All of the data below is to be output exactly as written.

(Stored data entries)
==========

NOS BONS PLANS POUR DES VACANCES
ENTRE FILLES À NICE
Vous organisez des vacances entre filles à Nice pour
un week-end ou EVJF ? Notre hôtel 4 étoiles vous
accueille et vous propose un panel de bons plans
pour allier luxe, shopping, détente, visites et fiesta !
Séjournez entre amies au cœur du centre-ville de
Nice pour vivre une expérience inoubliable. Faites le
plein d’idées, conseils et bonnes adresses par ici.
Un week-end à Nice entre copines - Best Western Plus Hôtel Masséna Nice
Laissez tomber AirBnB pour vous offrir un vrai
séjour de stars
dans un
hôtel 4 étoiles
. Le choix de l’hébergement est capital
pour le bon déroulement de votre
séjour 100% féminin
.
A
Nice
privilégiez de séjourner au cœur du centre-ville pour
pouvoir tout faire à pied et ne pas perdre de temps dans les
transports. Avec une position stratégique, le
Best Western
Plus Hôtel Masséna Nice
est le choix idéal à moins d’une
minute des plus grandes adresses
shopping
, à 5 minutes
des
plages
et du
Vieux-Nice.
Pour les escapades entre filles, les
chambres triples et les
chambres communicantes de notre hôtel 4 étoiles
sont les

==========

# [Answer to this problem]
NOS BONS PLANS POUR DES VACANCES
ENTRE FILLES À NICE
Vous organisez des vacances entre filles à Nice pour
un week-end ou EVJF ? Notre hôtel 4 étoiles vous
accueille et vous propose un panel de bons plans
pour allier luxe, shopping, détente, visites et fiesta !
Séjournez entre amies au cœur du centre-ville de
Nice pour vivre une expérience inoubliable. Faites le
plein d’idées, conseils et bonnes adresses par ici.
Un week-end à Nice entre copines - Best Western Plus Hôtel Masséna Nice
Laissez tomber AirBnB pour vous offrir un vrai
séjour de stars
dans un
hôtel 4 étoiles
. Le choix de l’hébergement est capital
pour le bon déroulement de votre
séjour 100% féminin
.
A
Nice
privilégiez de séjourner au cœur du centre-ville pour
pouvoir tout faire à pied et ne pas perdre de temps dans les
transports. Avec une position stratégique, le
Best Western
Plus Hôtel Masséna Nice
est le choix idéal à moins d’une
minute des plus grandes adresses
shopping
, à 5 minutes
des
plages
et du
Vieux-Nice.
Pour les escapades entre filles, les
chambres triples et les
chambres communicantes de notre hôtel 4 étoiles
sont les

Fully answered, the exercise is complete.